Fuel switching is represented through discrete technology replacement. Partial or staged substitution pathways (e.g. incremental biomethane blending or mixed-fuel systems) are only included where explicitly defined. Hybrid transition configurations are limited in the current formulation.

In the near term, biodiesel offers the most practical drop-in pathway for reducing fossil-diesel use. Bioethanol blends provide additional emissions reductions where blending infrastructure exists, but they depend on co-solvents or minor fuel-handling changes. Advanced drop-ins like SAF promise seamless substitution in the long run but will require major capital investment and scaling before they become cost competitive.

5.3. Emission factors#

Across a range of organic feedstocks, the full lifecycle emissions of biomethane which covers production, upgrading, distribution, and end-use averages around 17 kgCO₂e per GJ. This represents roughly a 70% reduction compared with conventional fossil gas, which has an emissions intensity of about 57 kgCO₂e per GJ including transmission and combustion. Most of the remaining emissions from biomethane arise from methane slip during biogas generation and upgrading. Minimising these fugitive emissions is therefore the most critical factor in improving the climate performance of biogas pathways.

For biomethane and other biofuels derived from organic waste streams that would otherwise decompose (e.g. landfill-bound food waste, wastewater sludge, industrial organics), the net climate benefit is even greater. In these cases, capturing the biogenic methane and converting it into renewable fuel avoids substantial methane emissions that would have occurred under business-as-usual conditions.
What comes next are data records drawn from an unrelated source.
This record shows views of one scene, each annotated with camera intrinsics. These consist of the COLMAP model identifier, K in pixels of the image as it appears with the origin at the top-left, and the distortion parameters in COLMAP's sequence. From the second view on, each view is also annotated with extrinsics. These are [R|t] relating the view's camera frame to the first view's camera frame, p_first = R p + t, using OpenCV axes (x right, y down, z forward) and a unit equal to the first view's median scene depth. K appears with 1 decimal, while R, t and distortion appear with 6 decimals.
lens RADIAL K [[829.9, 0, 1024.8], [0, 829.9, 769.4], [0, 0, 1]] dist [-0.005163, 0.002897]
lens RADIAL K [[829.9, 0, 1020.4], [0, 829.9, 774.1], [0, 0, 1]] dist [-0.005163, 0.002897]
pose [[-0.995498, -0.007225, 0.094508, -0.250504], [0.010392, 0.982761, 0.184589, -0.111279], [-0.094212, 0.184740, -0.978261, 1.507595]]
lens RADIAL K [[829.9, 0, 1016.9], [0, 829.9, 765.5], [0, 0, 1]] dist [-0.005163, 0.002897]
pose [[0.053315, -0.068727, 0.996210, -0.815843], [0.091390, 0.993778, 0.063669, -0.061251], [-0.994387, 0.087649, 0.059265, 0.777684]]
As a result, the net lifecycle emissions can be negative, depending on system boundaries and avoided-emissions accounting.

Table 104 Summary of GHG Emissions Intensity[2]#

Gas

Emissions intensity (kgCO2e/GJ)

Biomethane from AD

19

Biomethane from landfill gas

10

Natural gas

57

In the current TIMES-NZ model, biogas and biomethane pathways are modelled with zero combustion and production emissions, meaning no explicit CO2, CH4, or fugitive emissions are assigned to either the combustion technologies or the biogas production.